Le 5 mai un autre producteur espagnol d’énergies renouvelables a suspendu son introduction en bourse en raison de la volatilité des cours des actions dans le secteur. La société, Opdenergy Holding SA, a déclaré dans un dossier de bourse du 5 mai qu’elle reportait une cotation, dans laquelle elle cherchait à lever environ 375 millions d’euros, en raison de "conditions de marché difficiles", en particulier pour les sociétés d’énergie renouvelable.
L’annonce d’Opdenergy est intervenue après que Grupo Ecoener SA, un autre producteur d’énergies renouvelables espagnol, a vu son cours baisser de 15% le premier jour de cotation le 4 mai (rétabli depuis).

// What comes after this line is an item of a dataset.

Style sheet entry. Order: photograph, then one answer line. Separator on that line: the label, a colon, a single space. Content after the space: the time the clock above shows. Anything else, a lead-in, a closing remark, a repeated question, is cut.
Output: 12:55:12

En Espagne, des développeurs solaires purs comme Solarpack Corporacion Tecnologica SA et Solaria Energía y Medio Ambiente SA ont perdu environ 30% de leur valeur jusqu’à présent en 2021 dans le dégonflement de la bulle verte, tandis que des services publics diversifiés qui possèdent également des réseaux de réseau et d’autres entreprises, telles que Endesa SA, ont été plus stables et qu’Acciona, qui possède également une activité d’infrastructure plus large, a surperformé les deux segments, à +17%.
La cotation d’Acciona Energia devrait néanmoins être suivie d’autres introductions en bourse des EnR en Europe, alors que les grandes entreprises cherchent à capter un volume croissant d’investissements ESG et à capitaliser sur l’enthousiasme autour des objectifs climatiques dans de nombreux pays. Enthousiasme qui devrait se poursuivre, et dont on peut espérer la reprise de performance boursière (non bullesque) pour l’année à venir.

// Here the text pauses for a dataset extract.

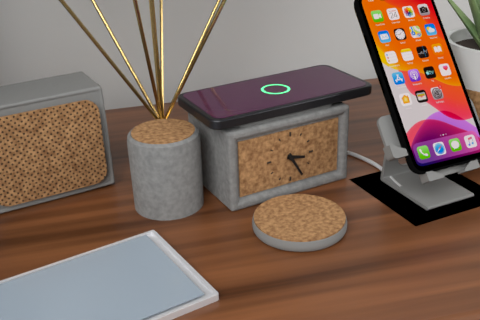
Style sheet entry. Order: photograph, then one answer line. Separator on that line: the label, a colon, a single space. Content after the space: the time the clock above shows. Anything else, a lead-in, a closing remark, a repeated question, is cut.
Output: 3:25
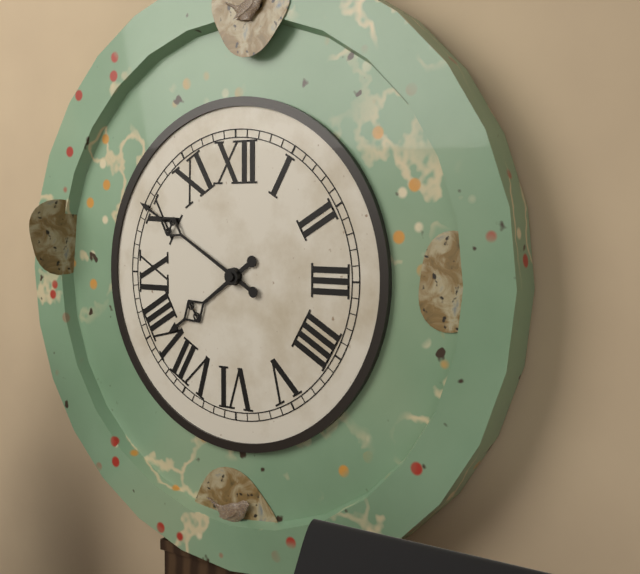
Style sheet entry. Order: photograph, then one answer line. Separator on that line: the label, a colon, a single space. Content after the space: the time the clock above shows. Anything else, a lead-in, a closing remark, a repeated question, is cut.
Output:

Pour en revenir aux pétrolières, le producteur espagnol de pétrole et de gaz Repsol SA envisage une cotation pour son activité à faible émission de carbone.

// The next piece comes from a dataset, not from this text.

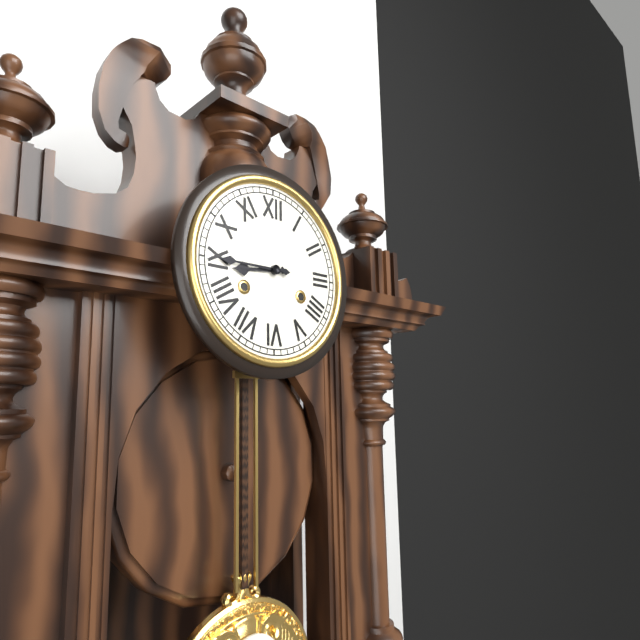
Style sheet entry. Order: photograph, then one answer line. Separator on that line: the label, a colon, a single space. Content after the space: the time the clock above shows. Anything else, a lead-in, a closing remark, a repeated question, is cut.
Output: 8:45
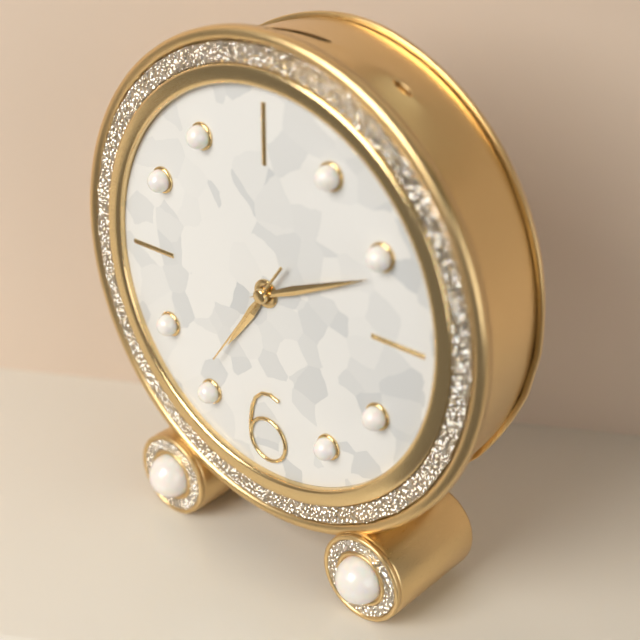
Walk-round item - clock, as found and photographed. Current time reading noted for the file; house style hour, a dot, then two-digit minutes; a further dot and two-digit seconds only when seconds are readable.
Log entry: 7.11.36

En Italie, le raffineur italien Saras envisage de scinder son activité EnR.
Le cas Eni
Les seconds mariages sont déterminés par de vils calculs d’intérêt, jamais par l’amour.
Hamlet, III, 2.
De son côté le conseil d’administration d’Eni SpA a récemment approuvé un plan de spin-off EnR pour 2022.
Et dans l’intervalle Eni, qui est le plus grand producteur étranger de pétrole et de gaz d’Afrique, souhaite céder ces opérations pétrolières et gazières pour créer des coentreprises (JV) afin de réduire la dette au niveau du groupe et se distancier du pétrole et du gaz (réduction de la production) tout en gardant le contrôle des actifs.
Cette décision fait partie d’une stratégie qui s’appuie sur la scission réussie d’Eni de sa filiale pétrolière et gazière norvégienne (Eni Norge) pour créer la JV Vår Energi (détenue à 70%) en 2018 avec la société d’investissements HitecVision (qui avait acquis le portefeuille norvégien d’ExxonMobil). Aujourd’hui, Vår Energi est le deuxième plus grand producteur de pétrole et de gaz de Norvège.
En ce qui concerne l’Afrique de l’Ouest et le Moyen-Orient, Eni discute déjà de scénarios avec BP et Total quant à la manière dont certaines parties de leurs opérations pourraient être fusionnées, a rapporté Reuters. Les trois majors sont confrontées au problème commun de devoir débarrasser leurs bilans consolidés de la dette de 2020 pour lever de nouveaux financements pour des projets d’énergie renouvelable.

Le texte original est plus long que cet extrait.